4 X’mas story
何日か費やして小屋に金を持ち帰り、運び出せる限りの量を箱やら袋やらに詰め込んだ。

なにせ有り余るほどの金が出る。

そして今度は当てのない発掘じゃない。

あの場所を掘れば金があるということがわかりきっている、という作業はこれまでのものに比べれば遥かに精神的に楽だった。

そして実際にはある程度掘り出したところで、金は見えなくなり、地層はよく見る土に戻ってしまった。
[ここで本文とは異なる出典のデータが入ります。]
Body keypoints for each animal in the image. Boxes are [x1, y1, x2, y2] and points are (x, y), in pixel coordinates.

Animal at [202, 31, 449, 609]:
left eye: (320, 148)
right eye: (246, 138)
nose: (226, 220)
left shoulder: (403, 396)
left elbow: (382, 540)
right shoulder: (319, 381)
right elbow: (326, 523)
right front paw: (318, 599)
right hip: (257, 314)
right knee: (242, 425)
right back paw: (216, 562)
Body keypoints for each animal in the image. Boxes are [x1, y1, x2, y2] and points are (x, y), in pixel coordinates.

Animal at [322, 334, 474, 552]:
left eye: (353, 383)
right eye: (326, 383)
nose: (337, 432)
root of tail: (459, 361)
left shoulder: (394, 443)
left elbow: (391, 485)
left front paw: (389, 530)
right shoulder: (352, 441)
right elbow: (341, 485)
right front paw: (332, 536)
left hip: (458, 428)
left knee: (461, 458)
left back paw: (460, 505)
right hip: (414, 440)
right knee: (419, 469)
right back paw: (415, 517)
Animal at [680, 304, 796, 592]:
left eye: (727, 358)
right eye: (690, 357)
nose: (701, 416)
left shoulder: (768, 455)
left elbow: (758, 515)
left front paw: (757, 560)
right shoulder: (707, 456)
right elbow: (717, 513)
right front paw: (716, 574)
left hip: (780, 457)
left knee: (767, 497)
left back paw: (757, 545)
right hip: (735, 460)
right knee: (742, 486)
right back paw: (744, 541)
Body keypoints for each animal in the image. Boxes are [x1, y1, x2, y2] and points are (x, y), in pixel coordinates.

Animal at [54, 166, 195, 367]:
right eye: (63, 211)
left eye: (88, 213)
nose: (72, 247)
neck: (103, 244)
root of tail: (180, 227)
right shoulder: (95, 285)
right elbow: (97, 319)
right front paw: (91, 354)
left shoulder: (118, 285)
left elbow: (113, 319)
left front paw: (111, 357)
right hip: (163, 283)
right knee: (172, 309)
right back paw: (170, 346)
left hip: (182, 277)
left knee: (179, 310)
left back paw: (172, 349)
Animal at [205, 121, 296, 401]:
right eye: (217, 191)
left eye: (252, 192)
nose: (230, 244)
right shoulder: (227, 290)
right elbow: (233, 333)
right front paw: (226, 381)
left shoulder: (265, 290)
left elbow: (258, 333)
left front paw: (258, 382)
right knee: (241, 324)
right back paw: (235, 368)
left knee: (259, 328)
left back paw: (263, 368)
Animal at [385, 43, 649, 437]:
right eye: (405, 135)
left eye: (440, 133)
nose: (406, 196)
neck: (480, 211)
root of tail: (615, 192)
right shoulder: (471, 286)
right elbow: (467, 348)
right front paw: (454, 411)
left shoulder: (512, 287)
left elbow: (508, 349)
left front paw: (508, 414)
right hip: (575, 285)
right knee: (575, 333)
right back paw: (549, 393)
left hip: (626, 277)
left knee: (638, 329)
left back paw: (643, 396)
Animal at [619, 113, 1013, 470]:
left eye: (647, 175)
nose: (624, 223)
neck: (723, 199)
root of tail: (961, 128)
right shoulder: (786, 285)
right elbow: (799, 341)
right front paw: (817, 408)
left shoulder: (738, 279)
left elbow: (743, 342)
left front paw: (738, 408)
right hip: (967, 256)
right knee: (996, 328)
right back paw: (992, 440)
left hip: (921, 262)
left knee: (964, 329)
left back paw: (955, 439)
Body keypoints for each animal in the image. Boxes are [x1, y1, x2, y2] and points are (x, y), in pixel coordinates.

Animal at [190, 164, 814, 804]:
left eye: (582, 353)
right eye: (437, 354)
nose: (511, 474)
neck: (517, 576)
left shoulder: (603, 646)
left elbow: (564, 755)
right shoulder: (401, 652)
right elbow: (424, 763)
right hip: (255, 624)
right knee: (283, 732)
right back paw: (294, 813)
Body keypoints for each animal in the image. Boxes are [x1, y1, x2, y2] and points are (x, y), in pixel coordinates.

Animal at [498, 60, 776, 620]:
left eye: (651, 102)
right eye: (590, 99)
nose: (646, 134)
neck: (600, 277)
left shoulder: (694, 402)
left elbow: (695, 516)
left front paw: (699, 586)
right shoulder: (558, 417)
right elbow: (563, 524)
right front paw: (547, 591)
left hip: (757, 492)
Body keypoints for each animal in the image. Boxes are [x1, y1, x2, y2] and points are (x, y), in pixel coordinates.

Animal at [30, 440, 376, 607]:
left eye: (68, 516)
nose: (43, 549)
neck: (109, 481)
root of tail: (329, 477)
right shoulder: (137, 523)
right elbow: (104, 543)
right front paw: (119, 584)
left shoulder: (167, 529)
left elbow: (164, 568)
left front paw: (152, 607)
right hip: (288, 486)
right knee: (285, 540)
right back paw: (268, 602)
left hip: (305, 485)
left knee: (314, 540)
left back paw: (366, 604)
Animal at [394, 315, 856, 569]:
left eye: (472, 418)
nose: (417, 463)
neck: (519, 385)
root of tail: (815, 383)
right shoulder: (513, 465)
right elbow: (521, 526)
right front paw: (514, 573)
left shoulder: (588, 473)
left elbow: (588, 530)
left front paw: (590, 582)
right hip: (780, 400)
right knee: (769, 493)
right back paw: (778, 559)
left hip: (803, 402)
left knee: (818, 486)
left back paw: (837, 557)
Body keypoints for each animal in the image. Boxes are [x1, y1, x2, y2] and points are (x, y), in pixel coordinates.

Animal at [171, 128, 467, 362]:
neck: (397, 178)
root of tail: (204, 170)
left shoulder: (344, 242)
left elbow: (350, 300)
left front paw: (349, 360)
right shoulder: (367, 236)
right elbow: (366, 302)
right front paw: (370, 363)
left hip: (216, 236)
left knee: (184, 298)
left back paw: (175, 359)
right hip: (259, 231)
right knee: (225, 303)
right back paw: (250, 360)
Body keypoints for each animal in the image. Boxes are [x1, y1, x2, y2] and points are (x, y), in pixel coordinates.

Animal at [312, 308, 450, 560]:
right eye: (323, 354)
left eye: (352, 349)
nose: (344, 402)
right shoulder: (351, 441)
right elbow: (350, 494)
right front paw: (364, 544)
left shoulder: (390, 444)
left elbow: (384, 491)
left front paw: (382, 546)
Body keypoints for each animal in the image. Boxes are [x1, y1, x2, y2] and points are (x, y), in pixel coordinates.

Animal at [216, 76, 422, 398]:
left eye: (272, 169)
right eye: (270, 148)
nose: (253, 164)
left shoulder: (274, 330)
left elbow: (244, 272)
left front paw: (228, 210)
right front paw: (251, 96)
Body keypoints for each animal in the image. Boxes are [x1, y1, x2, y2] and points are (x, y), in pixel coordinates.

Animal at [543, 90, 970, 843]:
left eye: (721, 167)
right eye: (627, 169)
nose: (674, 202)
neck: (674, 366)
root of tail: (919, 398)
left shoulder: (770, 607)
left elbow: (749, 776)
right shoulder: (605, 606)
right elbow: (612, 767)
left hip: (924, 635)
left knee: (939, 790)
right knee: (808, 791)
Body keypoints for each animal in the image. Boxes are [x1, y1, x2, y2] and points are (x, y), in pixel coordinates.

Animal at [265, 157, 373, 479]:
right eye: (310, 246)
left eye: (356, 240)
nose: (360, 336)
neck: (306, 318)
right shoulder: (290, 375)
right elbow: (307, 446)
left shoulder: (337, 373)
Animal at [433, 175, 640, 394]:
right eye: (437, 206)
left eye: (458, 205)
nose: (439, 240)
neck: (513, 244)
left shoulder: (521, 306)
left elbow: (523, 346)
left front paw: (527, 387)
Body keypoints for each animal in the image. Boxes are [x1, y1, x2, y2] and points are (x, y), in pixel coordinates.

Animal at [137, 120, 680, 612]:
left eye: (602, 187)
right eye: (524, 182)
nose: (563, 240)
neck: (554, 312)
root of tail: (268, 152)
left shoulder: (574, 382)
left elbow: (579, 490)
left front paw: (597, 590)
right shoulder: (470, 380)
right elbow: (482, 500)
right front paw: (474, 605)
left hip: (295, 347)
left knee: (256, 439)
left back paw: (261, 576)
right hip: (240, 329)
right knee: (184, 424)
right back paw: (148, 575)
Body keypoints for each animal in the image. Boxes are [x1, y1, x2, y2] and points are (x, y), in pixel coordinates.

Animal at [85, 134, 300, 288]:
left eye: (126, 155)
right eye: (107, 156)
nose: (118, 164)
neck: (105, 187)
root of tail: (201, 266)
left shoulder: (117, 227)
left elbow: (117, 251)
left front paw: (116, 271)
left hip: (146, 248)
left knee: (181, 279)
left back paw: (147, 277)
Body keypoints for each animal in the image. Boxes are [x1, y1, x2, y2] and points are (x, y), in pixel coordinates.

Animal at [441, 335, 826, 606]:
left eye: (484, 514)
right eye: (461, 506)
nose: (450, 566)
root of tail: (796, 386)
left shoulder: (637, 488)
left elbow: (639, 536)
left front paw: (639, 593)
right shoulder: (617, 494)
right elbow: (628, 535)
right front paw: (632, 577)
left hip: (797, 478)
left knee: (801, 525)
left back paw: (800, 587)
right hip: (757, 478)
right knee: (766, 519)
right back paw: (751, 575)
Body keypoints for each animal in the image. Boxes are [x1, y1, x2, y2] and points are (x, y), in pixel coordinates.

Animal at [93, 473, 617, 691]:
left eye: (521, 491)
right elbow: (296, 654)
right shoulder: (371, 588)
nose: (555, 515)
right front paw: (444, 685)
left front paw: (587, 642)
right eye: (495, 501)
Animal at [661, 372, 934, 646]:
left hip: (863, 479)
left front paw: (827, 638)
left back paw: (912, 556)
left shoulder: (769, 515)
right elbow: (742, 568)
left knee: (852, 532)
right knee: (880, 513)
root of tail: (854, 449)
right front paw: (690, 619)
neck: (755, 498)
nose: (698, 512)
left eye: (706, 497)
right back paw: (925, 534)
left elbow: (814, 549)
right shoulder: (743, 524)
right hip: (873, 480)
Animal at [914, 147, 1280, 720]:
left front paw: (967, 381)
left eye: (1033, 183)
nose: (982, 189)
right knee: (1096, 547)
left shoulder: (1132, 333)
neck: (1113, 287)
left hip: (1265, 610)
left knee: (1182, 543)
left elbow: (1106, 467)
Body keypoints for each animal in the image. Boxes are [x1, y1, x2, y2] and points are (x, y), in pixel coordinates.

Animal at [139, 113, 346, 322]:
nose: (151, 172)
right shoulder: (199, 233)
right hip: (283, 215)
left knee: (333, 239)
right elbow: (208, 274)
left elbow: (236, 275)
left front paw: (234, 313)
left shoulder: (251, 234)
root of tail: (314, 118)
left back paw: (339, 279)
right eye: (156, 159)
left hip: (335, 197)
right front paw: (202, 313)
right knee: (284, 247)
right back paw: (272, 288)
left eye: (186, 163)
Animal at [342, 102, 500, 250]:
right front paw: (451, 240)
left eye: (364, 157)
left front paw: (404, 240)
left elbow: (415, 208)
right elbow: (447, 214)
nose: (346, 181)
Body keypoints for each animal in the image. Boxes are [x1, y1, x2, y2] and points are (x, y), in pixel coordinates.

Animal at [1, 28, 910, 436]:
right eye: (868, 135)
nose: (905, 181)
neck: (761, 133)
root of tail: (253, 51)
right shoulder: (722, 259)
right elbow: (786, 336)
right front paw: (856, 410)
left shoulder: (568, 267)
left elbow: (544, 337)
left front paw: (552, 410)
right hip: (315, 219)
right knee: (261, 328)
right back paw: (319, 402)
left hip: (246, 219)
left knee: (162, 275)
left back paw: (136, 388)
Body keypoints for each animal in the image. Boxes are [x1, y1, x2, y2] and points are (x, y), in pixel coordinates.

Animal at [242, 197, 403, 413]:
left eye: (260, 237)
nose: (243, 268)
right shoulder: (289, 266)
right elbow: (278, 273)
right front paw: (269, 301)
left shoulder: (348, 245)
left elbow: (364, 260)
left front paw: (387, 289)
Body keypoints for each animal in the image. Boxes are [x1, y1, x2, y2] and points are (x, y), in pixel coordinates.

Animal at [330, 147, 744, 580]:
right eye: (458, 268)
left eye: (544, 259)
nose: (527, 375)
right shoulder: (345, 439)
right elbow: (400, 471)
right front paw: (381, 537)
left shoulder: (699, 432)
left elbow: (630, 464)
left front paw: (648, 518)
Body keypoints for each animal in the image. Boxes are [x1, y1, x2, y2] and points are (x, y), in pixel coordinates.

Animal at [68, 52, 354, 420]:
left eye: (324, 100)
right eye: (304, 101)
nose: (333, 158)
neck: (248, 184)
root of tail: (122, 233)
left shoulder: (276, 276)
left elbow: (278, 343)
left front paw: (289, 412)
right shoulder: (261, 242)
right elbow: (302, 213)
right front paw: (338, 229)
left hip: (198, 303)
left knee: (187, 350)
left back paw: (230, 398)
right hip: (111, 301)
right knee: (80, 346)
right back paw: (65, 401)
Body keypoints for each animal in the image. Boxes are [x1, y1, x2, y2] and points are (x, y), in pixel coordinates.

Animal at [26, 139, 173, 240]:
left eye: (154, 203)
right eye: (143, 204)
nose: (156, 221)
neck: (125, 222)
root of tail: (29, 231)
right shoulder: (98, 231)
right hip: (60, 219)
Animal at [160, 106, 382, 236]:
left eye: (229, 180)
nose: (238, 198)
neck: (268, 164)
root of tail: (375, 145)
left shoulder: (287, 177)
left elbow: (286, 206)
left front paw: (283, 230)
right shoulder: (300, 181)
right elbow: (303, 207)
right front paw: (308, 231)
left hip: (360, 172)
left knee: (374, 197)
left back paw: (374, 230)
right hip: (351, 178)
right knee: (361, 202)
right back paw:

それでもきっと4人で一生遊んで暮らせるだけの金は掘り起こしたと思えるには十分な量だった。


4人分の分け前を分配し、クリスが話を切り出した。


「さて、これからどうするか、だが、まず金の換金はこの国では行わない方がいい。なにせオレ達が何年もここで山掘りをしているなんてのは、ふもとの人間にとっちゃ、確かにどうでもいいが、誰もが知っていることには間違いない。そんなオレ達が少しでも金を換金してみろ、たちまち噂になって狙われるに決まっている。他の街でもあの山が世界的な伝説になっている山だということは国民なら頭の片隅にある。そこで大量の金が交換されれば誰でも怪しむ」

なるほど、もっともだ。

「そこでだ。オレはここで金を掘り当てたら、かねてから海へ出ようと思っていた。使っても使ってもなくならないほどの金をかかえて世界を旅する大富豪さ。まずはゆっくり隣国へ出て、それから金を換金して船を手に入れる。どうだ、ついてきてくれるか?」

私がゆっくりうなずこうとすると、ノエルが突然、土下座の姿勢をとって話し出した。